Colocou-o na mesa e esperou enquanto Arnok se levantava e olhava seu conteúdo. Ele remexeu algumas vezes, até estalar a própria língua.
- A última luta foi 60:40. - Reclamou, vendo o que ali no saco continha apenas moedas de prata.
- De fato. Mas o representante do lutador que você derrotou veio reclamar comigo pelos resultados tétricos que mostrou. - Suspirou, logo dando a Arnok um breve tratamento de silêncio.
O asa negra retribuiu com uma expressão de confusão.
- Quis uma compensação por ter matado o homem dele. - Serra salientou, seu tom ficando mais forte e irritado.
- Então esse é o problema?
- Claro que esse é o problema, Arnok. Sabe quanto dinheiro tive de dar àquele maldito? E salientei pra você, antes da luta começar, justamente isso…- abriu aspas com os dedos, enquanto dava uma olhar cansado para o asa negra a sua frente. -Não mate o lutador dessa vez.
- As apostas não compensaram? - Perguntou, como se dissesse o óbvio.
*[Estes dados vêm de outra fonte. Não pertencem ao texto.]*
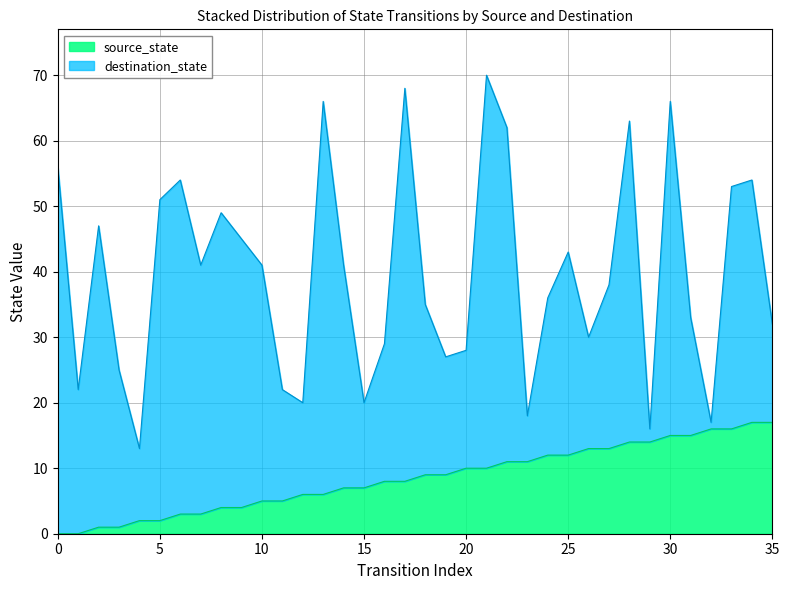

True or false: the data shows 5 at 25.

False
-Para sua sorte, sim. Mas independente disso, matá-lo não era lucrativo.
Um breve momento de silêncio ficou entre eles, a escuridão no cômodo salientando seus humores.
- Não vai acontecer de novo. - Disse Arnok, estalando seu dedo indicador. Serra olhou para aquilo, e apenas suspirou.
- Isto já não importa mais, já aconteceu. O que é importante é o agora. E agora Arnok, você tem uma luta. E uma muito especial diga-se de passagem.
- Infelizmente... - Arnok começou a dizer, se levantando e já saindo do cômodo. -Terei um compromisso hoje à noite, então com sua licença.
-Aposto que pode remarca-lo.
- Não, é amanhã que completa três anos da minha chegada. - Disse apressado, suas mãos já encostando na maçaneta.
- Espere… Poxa vida, como pude esquecer! - Expressou, a decepção consigo mesmo estampada em sua voz. - Mas então este é mais um motivo para ficar. Porquê não aceita como presente esta luta, neste dia de Ligo. Ela será contra um velho conhecido seu. O enfrentou a alguns meses atrás.
- Já lhe disse que não tenho temp…
- O representante de Irimum lhe deu a dádiva da revanche. - Deu uma pausa no que dizia, aproveitando o instante de hesitação que Arnok demonstrou ao ouvir aquele nome. - E desta vez, não o proíbo de matá-lo.
Dali onde Serra estava, não conseguia ver o rosto de Arnok. Mas podia sentir ao redor dele a fúria que tanto vislumbrava na arena. Tamanha pressão que fazia o arrependimento destruir o ego de qualquer inimigo diante daqueles enormes volumes negros.
- Onde está minha roupa? - Arnok perguntou, sua voz carregada de ódio tão puro quanto as chamas que queimavam em seu olhar.